Lucius lachte schon wieder. »Ist bereits alles erledigt.«

Sie plauderten noch eine Weile über den Betrieb, danach gingen sie zum Essen und verbrachten den Rest des Nachmittags mit Vorbereitungen für den Aufbruch. Lucius hatte beschlossen seinen Sekretär Leandros bis auf Weiteres als Verwalter der Mine einzusetzen. In zwei Monaten wollte er noch einmal nach dem Rechten sehen.

Am nächsten Morgen machte sich die Reisegesellschaft auf den Weg, der erneut zuerst durch bergiges Gelände, an einem kleinen Fluss entlang und schließlich über sanftes Hügelland führte. Wieder übernachteten sie in den Gehöften der germanischen Verbündeten, während die Soldaten ihr Lager auf Wiesen und Waldlichtungen aufschlugen.
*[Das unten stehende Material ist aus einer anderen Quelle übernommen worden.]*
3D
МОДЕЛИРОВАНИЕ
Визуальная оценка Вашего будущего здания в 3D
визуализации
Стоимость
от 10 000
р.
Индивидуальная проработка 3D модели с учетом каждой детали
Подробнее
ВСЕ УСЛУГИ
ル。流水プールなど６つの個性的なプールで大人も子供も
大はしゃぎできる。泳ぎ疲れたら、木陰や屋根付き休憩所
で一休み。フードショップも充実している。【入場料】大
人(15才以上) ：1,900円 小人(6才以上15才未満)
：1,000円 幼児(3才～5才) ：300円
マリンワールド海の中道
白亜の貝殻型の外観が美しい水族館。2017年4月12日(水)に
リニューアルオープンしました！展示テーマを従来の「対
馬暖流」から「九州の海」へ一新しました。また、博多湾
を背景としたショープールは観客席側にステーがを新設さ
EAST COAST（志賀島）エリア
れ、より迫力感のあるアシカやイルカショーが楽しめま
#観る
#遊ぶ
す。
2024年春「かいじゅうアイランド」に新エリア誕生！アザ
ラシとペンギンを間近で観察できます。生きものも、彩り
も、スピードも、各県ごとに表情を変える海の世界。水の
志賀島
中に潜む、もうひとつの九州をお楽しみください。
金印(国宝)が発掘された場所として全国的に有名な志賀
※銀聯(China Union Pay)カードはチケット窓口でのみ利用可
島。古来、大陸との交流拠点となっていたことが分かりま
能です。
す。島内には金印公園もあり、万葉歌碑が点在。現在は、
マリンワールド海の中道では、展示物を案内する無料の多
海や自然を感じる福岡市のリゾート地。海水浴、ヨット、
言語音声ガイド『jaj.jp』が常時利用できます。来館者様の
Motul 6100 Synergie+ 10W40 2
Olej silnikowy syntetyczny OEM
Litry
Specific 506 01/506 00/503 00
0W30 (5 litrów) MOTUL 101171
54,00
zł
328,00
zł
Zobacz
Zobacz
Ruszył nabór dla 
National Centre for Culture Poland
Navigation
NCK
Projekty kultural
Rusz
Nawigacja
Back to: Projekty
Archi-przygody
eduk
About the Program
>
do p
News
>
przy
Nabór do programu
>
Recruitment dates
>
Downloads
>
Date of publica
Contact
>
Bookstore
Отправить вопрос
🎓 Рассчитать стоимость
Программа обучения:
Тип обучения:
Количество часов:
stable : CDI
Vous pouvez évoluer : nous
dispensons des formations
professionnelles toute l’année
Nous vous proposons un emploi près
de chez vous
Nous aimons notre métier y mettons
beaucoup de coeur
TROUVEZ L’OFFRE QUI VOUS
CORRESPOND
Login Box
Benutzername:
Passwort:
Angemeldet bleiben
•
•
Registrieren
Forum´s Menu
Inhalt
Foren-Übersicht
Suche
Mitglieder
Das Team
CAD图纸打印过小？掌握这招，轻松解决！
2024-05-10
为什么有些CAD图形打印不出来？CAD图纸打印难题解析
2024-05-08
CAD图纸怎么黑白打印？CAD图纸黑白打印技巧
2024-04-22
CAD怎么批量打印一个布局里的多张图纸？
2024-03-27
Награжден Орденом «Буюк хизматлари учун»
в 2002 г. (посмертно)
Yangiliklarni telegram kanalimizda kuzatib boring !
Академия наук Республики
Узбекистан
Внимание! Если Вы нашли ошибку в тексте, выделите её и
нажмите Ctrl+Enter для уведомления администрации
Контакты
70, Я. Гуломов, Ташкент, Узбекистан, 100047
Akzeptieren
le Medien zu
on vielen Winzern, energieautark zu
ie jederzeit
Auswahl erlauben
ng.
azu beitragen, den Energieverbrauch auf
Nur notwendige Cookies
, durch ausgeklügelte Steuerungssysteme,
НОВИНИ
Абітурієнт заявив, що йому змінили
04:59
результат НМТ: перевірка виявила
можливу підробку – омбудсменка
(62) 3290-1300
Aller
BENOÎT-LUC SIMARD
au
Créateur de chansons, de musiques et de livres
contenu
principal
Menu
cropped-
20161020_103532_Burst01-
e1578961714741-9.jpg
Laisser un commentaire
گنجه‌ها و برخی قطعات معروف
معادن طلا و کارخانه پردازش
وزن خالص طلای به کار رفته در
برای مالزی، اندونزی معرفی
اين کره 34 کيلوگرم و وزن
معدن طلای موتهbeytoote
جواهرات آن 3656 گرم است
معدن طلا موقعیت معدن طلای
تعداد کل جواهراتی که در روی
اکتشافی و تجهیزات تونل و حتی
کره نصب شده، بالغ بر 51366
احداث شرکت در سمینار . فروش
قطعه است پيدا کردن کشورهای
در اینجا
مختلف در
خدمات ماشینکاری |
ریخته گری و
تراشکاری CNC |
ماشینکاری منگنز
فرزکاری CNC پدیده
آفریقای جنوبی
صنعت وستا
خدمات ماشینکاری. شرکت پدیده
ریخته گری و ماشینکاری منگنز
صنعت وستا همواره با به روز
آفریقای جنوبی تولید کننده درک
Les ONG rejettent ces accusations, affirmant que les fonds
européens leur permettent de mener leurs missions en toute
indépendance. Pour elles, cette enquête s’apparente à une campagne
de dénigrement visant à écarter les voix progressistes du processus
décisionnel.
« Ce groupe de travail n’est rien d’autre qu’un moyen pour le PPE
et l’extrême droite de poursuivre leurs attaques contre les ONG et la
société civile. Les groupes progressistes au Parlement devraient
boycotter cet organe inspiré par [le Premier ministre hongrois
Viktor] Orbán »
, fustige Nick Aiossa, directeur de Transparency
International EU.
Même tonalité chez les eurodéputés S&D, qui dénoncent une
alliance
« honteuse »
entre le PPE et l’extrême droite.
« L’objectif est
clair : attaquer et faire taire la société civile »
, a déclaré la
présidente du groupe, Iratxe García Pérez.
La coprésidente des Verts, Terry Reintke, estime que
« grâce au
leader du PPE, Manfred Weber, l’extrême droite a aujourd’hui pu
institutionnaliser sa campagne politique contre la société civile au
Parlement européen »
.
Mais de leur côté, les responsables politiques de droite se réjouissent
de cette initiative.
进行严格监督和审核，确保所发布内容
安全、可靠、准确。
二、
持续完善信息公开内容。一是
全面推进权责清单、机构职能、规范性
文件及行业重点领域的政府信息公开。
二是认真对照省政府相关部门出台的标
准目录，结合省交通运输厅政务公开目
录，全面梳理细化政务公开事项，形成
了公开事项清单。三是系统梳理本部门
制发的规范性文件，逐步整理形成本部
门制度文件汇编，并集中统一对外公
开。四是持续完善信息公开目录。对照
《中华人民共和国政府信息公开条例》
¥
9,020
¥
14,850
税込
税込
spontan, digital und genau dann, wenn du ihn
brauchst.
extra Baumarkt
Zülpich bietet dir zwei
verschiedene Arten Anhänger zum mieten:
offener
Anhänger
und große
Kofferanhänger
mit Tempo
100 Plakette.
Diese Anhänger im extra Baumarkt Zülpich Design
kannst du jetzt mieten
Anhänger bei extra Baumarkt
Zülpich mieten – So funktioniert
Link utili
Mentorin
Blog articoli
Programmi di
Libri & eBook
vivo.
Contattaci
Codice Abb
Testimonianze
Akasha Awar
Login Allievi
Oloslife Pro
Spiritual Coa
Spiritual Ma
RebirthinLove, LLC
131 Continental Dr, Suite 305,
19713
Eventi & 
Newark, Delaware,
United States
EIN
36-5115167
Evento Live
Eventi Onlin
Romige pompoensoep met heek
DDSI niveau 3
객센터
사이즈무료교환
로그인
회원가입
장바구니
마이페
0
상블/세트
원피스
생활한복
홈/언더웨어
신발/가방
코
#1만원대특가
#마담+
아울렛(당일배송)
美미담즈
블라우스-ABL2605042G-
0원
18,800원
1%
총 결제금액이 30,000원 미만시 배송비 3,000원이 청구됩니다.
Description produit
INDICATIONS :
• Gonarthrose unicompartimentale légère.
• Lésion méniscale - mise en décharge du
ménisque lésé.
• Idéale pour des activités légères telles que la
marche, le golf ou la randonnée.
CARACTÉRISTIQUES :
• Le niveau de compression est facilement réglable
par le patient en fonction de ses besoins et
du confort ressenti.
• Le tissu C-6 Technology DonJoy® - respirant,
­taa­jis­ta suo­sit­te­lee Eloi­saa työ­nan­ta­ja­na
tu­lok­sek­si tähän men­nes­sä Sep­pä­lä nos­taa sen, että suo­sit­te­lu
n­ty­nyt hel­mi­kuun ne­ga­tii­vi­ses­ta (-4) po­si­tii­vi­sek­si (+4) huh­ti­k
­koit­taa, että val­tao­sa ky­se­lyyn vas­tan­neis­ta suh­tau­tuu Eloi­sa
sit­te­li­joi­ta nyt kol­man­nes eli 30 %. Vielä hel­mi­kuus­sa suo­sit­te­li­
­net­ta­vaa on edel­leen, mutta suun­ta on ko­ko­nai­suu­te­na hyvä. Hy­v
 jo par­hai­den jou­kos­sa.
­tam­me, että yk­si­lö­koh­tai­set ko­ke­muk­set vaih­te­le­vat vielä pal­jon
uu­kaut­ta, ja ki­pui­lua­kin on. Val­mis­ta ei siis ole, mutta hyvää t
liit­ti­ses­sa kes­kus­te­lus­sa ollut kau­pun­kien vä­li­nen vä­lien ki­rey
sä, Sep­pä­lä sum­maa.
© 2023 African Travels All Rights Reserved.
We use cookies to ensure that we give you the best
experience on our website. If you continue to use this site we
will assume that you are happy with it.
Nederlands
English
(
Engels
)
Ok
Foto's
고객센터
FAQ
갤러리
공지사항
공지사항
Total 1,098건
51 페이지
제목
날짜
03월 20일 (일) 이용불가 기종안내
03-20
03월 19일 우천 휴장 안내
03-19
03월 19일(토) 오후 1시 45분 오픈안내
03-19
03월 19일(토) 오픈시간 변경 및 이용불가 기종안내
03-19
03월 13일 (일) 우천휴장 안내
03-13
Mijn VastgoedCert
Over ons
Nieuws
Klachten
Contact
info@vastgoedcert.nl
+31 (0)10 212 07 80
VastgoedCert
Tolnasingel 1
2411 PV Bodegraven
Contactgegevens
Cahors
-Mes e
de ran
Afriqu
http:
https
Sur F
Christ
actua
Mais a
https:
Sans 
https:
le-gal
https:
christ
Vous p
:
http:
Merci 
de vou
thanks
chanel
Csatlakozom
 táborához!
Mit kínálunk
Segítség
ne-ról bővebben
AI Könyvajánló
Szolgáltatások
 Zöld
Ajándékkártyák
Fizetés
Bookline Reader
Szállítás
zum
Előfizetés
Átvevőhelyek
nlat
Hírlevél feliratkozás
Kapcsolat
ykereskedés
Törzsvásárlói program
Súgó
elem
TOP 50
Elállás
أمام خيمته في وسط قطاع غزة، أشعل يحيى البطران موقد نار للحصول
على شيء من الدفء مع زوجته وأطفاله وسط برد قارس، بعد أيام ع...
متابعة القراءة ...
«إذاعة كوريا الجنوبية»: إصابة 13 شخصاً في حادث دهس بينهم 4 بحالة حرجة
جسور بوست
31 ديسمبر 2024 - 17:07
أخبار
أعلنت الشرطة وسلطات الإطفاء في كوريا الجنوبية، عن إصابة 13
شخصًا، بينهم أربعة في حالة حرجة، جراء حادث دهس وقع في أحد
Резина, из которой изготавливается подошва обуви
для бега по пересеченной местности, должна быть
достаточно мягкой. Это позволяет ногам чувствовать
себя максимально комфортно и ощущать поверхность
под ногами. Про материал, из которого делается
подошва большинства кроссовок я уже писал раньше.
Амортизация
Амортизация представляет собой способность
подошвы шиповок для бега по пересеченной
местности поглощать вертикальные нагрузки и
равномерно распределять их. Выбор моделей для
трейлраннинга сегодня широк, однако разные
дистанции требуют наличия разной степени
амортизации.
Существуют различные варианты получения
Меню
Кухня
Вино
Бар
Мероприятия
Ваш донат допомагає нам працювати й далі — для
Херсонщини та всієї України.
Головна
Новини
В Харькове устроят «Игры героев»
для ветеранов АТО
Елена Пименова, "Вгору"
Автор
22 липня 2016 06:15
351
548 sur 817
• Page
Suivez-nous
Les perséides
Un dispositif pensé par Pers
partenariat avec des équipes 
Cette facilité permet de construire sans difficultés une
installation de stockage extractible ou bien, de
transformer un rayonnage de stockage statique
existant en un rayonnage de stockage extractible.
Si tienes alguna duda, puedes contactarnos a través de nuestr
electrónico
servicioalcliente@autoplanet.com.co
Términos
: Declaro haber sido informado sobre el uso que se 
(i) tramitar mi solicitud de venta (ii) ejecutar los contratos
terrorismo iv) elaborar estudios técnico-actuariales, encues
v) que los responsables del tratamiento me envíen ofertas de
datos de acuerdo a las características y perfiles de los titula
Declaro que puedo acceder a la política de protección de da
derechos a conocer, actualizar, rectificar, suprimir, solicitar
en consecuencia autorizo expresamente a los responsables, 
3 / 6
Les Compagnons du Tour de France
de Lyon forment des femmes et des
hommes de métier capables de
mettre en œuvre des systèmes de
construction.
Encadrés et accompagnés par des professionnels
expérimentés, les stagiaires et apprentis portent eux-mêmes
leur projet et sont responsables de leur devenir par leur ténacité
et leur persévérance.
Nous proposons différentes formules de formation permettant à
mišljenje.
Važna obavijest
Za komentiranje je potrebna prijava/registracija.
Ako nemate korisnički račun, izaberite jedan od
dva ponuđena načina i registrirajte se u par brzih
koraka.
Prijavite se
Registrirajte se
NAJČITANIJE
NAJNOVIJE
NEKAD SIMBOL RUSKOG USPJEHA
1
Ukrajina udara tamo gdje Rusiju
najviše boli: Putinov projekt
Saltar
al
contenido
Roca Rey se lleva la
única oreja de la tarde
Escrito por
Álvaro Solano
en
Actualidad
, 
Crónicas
Am vierten Tag zeichnete sich am Horizont das Sommerlager als gewaltiger Komplex ab. Caius schätzte, dass es mindestens doppelt so groß war wie Castra Lupiana, denn alle drei Legionen waren innerhalb der Palisade untergebracht, wenn auch nicht in Baracken, sondern in Zelten. Caius und Lucius mussten sich ebenfalls mit einem Zelt zufriedengeben, das allerdings ziemlich geräumig und komfortabel eingerichtet war. Der gesamte Tross kampierte vor dem Lager. Sonst glich der Betrieb dem in Castra Lupiana. Als Kommandantur erhob sich im Zentrum der Anlage ein schmuckloses Fachwerkgebäude mit Anbauten aus Lehm. Es war das einzige fest errichtete Haus in der ganzen Umgebung.

Sie waren nun mitten im Land der Cherusker, die das Lager täglich mit endlosen Wagenkolonnen beschickten, von denen Lebensmittel abgeladen und verkauft wurden. Weiterer Nachschub wurde von Transportkähnen über die Visurgis angeliefert, die sich wenige hundert Meter von der Umwallung entfernt träge dahinschleppte. Insgesamt gab es um die fünfundzwanzigtausend Mäuler zu stopfen.

Für lange Wochen geschah nichts Aufregendes. Beinahe täglich wurden Stammesführer bei Varus vorstellig, um mit ihm die politische und militärische Lage zu erörtern. Ab und zu durften Caius und Lucius bei den Besprechungen dabei sein, ansonsten wurden sie vor allem von Silanus mit Neuigkeiten aus der Kommandantur versorgt, eingebettet in lange und immer gleiche Tiraden über die primitiven Zustände im Lager und die noch primitiveren Barbaren, mit denen man sich abgeben musste, weil man ja mit ihnen verbündet war.